[Segmentation labeling entries]
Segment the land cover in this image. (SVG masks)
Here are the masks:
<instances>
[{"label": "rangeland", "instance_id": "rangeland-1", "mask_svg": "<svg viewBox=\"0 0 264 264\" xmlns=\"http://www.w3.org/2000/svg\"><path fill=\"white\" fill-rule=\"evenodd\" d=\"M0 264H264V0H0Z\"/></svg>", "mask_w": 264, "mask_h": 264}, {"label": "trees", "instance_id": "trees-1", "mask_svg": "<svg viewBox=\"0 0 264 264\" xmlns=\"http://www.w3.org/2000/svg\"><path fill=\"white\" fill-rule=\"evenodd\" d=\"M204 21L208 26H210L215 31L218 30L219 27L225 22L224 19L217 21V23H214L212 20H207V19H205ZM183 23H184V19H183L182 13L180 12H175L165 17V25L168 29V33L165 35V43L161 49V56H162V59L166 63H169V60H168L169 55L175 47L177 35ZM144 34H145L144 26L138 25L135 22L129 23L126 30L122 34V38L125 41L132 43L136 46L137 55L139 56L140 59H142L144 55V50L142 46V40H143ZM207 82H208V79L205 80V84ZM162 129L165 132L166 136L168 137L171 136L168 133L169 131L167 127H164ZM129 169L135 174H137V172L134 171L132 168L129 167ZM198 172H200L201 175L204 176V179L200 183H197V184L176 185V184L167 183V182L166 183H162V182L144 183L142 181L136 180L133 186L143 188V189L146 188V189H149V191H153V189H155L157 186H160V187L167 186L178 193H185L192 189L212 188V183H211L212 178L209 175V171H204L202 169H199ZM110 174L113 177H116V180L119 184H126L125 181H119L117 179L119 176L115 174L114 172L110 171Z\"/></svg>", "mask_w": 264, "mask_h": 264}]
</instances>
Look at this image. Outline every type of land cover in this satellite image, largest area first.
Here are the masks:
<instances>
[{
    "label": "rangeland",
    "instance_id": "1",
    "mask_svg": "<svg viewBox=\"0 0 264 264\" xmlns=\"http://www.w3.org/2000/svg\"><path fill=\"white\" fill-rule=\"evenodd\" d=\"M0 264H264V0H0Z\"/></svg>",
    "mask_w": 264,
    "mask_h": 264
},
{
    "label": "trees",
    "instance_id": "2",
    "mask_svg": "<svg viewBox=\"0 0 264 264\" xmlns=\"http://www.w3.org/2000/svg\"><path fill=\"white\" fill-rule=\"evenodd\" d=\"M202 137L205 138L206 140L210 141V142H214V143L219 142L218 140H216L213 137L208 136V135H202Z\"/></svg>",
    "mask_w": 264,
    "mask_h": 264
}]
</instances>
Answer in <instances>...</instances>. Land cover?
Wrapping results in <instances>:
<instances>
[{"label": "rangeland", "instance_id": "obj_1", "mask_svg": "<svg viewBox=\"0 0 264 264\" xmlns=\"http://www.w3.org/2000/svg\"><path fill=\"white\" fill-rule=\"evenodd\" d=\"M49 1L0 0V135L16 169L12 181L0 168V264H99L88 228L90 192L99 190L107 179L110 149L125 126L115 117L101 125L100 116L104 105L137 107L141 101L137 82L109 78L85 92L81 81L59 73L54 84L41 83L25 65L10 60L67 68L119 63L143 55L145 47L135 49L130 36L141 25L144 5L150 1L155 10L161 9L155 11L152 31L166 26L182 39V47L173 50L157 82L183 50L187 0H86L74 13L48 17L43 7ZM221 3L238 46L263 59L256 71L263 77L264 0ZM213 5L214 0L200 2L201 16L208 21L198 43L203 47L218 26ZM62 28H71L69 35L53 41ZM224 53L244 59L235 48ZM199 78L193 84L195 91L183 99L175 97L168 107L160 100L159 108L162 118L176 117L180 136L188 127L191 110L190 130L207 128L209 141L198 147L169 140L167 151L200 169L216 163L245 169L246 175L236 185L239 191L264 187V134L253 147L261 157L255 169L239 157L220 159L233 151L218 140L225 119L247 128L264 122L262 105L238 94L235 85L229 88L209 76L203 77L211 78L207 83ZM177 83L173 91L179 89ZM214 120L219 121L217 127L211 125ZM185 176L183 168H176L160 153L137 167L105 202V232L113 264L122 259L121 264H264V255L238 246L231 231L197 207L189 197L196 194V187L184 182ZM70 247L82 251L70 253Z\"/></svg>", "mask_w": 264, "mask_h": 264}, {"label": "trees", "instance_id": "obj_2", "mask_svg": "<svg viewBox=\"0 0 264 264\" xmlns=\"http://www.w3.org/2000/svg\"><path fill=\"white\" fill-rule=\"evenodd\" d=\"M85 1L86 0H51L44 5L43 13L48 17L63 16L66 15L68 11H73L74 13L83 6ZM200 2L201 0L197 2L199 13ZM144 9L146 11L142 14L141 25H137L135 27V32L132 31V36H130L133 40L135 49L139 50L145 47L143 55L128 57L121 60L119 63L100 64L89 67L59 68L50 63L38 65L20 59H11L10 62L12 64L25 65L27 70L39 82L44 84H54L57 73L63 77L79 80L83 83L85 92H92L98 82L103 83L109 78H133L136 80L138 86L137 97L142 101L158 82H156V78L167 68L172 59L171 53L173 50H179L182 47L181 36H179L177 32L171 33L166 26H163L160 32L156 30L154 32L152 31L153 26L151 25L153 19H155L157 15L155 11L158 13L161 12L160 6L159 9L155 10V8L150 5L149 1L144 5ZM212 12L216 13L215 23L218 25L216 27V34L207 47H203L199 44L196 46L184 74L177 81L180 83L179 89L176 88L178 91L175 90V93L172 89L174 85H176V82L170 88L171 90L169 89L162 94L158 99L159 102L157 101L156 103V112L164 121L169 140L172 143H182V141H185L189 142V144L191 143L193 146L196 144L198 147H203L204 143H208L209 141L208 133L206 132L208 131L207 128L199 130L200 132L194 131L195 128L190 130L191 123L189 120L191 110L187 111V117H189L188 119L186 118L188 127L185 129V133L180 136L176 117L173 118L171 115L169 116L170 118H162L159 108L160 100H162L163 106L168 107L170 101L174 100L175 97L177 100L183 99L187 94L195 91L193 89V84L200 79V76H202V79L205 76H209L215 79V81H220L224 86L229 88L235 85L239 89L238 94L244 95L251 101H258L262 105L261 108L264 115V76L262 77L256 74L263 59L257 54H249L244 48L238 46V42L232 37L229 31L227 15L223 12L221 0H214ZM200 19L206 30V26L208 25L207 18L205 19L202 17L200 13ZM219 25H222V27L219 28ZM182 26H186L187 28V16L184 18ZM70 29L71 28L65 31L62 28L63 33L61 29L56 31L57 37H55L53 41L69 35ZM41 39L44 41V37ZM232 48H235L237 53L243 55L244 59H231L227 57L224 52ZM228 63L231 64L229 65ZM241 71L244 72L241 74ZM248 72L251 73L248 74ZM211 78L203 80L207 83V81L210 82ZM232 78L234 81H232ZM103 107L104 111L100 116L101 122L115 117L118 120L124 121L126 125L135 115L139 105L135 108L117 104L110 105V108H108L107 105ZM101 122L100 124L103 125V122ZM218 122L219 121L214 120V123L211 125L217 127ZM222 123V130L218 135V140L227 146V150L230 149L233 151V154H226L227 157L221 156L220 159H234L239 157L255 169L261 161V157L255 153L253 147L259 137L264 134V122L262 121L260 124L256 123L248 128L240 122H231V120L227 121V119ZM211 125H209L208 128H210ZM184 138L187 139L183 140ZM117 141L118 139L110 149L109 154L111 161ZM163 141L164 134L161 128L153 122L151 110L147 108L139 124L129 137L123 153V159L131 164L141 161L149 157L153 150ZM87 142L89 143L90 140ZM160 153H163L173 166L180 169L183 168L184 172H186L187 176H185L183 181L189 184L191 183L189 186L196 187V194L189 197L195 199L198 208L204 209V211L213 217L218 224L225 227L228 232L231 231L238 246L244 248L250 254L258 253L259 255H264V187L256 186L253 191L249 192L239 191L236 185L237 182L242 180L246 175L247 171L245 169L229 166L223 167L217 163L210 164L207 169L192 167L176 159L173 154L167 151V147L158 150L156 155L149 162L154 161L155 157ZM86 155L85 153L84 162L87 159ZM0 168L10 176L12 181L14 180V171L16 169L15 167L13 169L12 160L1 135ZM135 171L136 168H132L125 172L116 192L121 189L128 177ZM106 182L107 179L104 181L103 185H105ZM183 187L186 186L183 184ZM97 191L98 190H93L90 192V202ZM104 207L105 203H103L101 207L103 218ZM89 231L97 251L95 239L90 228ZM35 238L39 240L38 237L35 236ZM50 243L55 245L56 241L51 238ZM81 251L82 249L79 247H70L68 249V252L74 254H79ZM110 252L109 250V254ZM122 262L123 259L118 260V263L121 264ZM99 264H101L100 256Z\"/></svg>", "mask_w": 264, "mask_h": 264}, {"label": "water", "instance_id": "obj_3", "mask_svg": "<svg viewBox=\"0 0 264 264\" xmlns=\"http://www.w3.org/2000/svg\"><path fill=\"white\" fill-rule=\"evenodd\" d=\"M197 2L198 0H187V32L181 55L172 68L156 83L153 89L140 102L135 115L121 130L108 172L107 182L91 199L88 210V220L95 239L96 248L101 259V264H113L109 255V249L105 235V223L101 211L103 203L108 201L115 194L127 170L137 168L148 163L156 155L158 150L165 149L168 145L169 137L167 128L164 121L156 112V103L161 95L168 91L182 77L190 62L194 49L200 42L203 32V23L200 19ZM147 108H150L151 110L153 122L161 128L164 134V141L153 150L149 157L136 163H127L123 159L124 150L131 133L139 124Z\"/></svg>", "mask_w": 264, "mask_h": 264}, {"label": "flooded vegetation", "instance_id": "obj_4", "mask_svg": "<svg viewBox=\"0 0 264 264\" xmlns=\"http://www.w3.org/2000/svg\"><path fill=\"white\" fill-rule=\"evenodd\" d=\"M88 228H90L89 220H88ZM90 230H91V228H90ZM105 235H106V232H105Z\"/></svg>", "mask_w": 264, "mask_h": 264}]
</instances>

* The exercise *
How many lines in the records above contain the word "cover", with case counting? Reply with the number alone.

* Solution for this exercise *
3